Avril Haines is also the first woman director of national intelligence. While the DNI position has only existed since 2005, it oversees the entire federal intelligence apparatus and serves as the intelligence community’s representative to the president. Few positions in the federal government are more powerful.
Within the Cabinet, Gendered Realities Still Exist: “National Security, Defense and the Military Should Be Left to the Boys”
Despite these important advancements, some of the firsts obscure the gendered realities that still exist in the Cabinet. Gender parity does not mean gender equality. Of all the big national security positions—director of national intelligence, secretary of defense, attorney general, CIA director, secretary of state and national security advisor—only one position is held by a woman. The rest are men.
This allocation of power implies that women are welcome in the Cabinet—as long as they are focused on domestic issues, which are safe and traditional for women to manage.
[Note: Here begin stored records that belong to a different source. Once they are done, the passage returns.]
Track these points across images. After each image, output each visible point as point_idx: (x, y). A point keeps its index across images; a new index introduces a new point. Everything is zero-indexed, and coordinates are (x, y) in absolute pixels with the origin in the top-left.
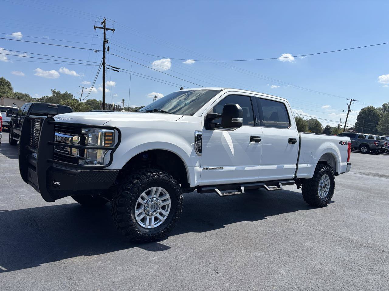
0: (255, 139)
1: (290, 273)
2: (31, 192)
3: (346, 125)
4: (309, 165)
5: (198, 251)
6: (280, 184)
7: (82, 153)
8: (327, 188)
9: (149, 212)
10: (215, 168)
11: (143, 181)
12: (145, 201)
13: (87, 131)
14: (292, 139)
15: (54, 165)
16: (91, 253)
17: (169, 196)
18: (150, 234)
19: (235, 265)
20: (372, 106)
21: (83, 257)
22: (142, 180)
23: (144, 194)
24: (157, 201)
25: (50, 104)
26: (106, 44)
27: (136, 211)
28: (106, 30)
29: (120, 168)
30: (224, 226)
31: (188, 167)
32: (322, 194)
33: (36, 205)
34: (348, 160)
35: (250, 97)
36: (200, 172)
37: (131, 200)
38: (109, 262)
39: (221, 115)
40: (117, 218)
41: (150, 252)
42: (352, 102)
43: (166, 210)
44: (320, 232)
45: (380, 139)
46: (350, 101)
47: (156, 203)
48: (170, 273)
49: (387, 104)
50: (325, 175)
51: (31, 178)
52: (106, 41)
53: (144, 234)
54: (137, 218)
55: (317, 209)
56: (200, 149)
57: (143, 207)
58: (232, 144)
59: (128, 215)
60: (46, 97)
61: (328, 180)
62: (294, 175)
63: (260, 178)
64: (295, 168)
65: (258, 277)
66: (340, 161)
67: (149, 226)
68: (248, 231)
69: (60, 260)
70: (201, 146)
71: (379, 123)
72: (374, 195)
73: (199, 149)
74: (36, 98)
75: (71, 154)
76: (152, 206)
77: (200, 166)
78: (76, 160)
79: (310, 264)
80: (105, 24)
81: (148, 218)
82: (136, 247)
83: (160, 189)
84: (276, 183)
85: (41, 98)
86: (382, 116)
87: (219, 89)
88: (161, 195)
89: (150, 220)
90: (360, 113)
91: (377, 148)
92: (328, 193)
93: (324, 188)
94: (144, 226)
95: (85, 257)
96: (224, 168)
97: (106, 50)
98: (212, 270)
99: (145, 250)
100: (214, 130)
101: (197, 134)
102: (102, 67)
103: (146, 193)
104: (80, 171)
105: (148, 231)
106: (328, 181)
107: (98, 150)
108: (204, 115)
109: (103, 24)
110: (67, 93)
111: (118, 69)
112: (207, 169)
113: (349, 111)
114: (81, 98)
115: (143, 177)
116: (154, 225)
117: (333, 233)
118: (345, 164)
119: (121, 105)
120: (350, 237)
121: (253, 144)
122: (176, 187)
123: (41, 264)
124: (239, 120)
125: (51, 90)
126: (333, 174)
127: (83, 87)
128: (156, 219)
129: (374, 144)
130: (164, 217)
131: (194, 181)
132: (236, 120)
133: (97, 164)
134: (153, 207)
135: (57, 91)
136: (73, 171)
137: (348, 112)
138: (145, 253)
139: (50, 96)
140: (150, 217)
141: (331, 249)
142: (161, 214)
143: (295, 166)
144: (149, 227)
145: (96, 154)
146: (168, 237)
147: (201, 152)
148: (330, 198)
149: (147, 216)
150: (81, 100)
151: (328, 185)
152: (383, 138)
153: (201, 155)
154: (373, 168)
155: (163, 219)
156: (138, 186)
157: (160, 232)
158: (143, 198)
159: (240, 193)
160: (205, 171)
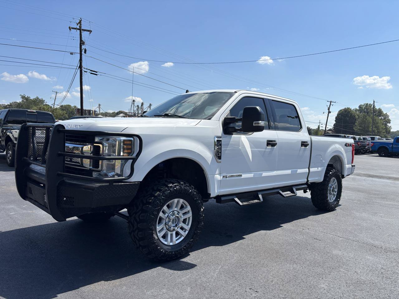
0: (271, 143)
1: (331, 286)
2: (22, 209)
3: (327, 127)
4: (320, 169)
5: (227, 267)
6: (294, 189)
7: (96, 164)
8: (335, 192)
9: (170, 228)
10: (234, 176)
11: (165, 193)
12: (167, 215)
13: (101, 140)
14: (304, 142)
15: (64, 179)
16: (111, 278)
17: (190, 209)
18: (172, 252)
19: (272, 281)
20: (349, 107)
21: (103, 282)
22: (163, 192)
23: (165, 208)
24: (179, 215)
25: (29, 110)
26: (83, 46)
27: (157, 227)
28: (82, 31)
29: (141, 180)
30: (244, 237)
31: (209, 176)
32: (331, 198)
33: (31, 224)
34: (352, 163)
35: (263, 99)
36: (219, 180)
37: (154, 215)
38: (135, 287)
39: (241, 118)
40: (138, 236)
41: (175, 272)
42: (332, 103)
43: (187, 224)
44: (341, 239)
45: (361, 140)
46: (330, 103)
47: (177, 217)
48: (206, 295)
49: (363, 105)
50: (333, 178)
51: (32, 194)
52: (82, 43)
53: (167, 251)
54: (159, 235)
55: (327, 214)
56: (220, 155)
57: (165, 222)
58: (250, 149)
59: (151, 232)
60: (15, 102)
61: (335, 183)
62: (306, 180)
63: (276, 184)
64: (307, 172)
65: (301, 294)
66: (346, 164)
67: (171, 242)
68: (270, 241)
69: (78, 288)
70: (221, 153)
71: (356, 124)
72: (374, 196)
73: (218, 155)
74: (3, 105)
75: (82, 165)
76: (173, 220)
77: (220, 174)
78: (89, 172)
79: (346, 275)
80: (81, 25)
81: (169, 233)
82: (159, 267)
83: (182, 201)
84: (290, 188)
85: (9, 104)
86: (359, 117)
87: (233, 91)
88: (182, 207)
89: (172, 235)
90: (338, 115)
91: (360, 148)
92: (336, 196)
93: (333, 191)
94: (166, 243)
95: (106, 282)
96: (242, 175)
97: (83, 52)
98: (250, 289)
99: (170, 270)
100: (233, 134)
101: (216, 139)
102: (79, 70)
103: (167, 206)
104: (98, 185)
105: (170, 248)
106: (335, 185)
107: (116, 160)
108: (222, 119)
109: (79, 25)
110: (38, 98)
111: (97, 72)
112: (227, 177)
113: (329, 112)
114: (54, 103)
115: (164, 189)
116: (176, 241)
117: (354, 239)
118: (350, 166)
119: (97, 110)
120: (372, 242)
121: (269, 149)
122: (197, 198)
123: (57, 295)
124: (261, 124)
125: (20, 95)
126: (340, 177)
127: (57, 92)
128: (177, 234)
129: (357, 145)
130: (185, 232)
131: (215, 190)
132: (258, 123)
133: (116, 176)
134: (175, 221)
135: (26, 97)
136: (90, 185)
137: (328, 114)
138: (171, 274)
139: (18, 101)
140: (172, 232)
141: (360, 256)
142: (182, 228)
143: (307, 170)
144: (171, 244)
145: (114, 164)
146: (190, 253)
147: (221, 159)
148: (338, 201)
149: (168, 231)
150: (55, 105)
151: (336, 189)
152: (364, 139)
153: (220, 162)
154: (362, 168)
155: (184, 234)
156: (160, 199)
157: (182, 249)
158: (164, 212)
159: (258, 201)
160: (225, 179)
National security, defense and the military should be left to the boys to handle.
To be clear, I don’t believe that Biden thinks women are incapable of handling serious issues. Furthermore, it is incredibly important for a president to select secretaries with whom they can have a good relationship. Nothing sinks an administration faster than Cabinet discord. But the current appointments do continue, if not reinforce, traditional gender Cabinet stereotypes.
I have no doubt that it’s only a matter of time before women shatter these remaining glass ceilings. The Cabinet and the nation will be better off when that day comes.